# 1230edo

← 1229edo | 1230edo | 1231edo → |

**1230 equal divisions of the octave** (abbreviated **1230edo** or **1230ed2**), also called **1230-tone equal temperament** (**1230tet**) or **1230 equal temperament** (**1230et**) when viewed under a regular temperament perspective, is the tuning system that divides the octave into 1230 equal parts of about 0.976 ¢ each. Each step represents a frequency ratio of 2^{1/1230}, or the 1230th root of 2.

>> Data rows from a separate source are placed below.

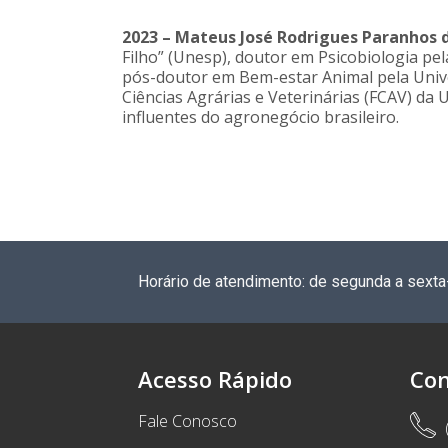
2023 –
Mateus José Rodrigues Paranhos 
Filho” (Unesp), doutor em Psicobiologia pe
pós-doutor em Bem-estar Animal pela Unive
Ciências Agrárias e Veterinárias (FCAV) da
influentes do agronegócio brasileiro.
Horário de atendimento: de segunda a sexta
Acesso Rápido
Con
Fale Conosco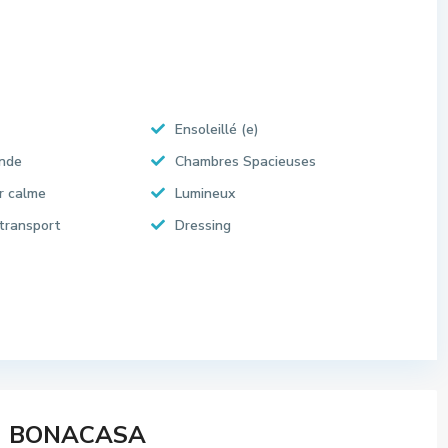
Ensoleillé (e)
Onde
Chambres Spacieuses
r calme
Lumineux
transport
Dressing
BONACASA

1230edo is consistent to the 5-odd-limit, but harmonic 3 is about halfway between its steps. As every other step of 2460edo, it is excellent in approximating harmonics 5, 7, 9, 11, 19, and 23, making it suitable for a 2.9.5.7.11.19.23 subgroup interpretation, on which it is identical to 2460edo.

### Odd harmonics

Harmonic | 3 | 5 | 7 | 9 | 11 | 13 | 15 | 17 | 19 | 21 | 23 | |
---|---|---|---|---|---|---|---|---|---|---|---|---|

Error | Absolute (¢) | +0.484 | +0.028 | -0.045 | -0.008 | -0.098 | +0.448 | -0.464 | +0.410 | +0.048 | +0.439 | +0.018 |

Relative (%) | +49.6 | +2.8 | -4.7 | -0.8 | -10.1 | +45.9 | -47.5 | +42.1 | +4.9 | +45.0 | +1.9 | |

Steps (reduced) |
1950 (720) |
2856 (396) |
3453 (993) |
3899 (209) |
4255 (565) |
4552 (862) |
4805 (1115) |
5028 (108) |
5225 (305) |
5403 (483) |
5564 (644) |

### Miscellaneous properties

1230edo could be called a "highly Kartvelian edo" because it supports the largest number of scales dividing its patent val 4/3 and 3/2 into even parts relative to its size. See Kartvelian scales.

### Subsets and supersets

Since 1230 factors into 2 × 3 × 5 × 41, 1230edo has subset edos 2, 3, 5, 6, 10, 15, 30, 41, 82, 123, 205, 246, 410, and 615. A step of 1230edo is exactly 2 minas (2\2460).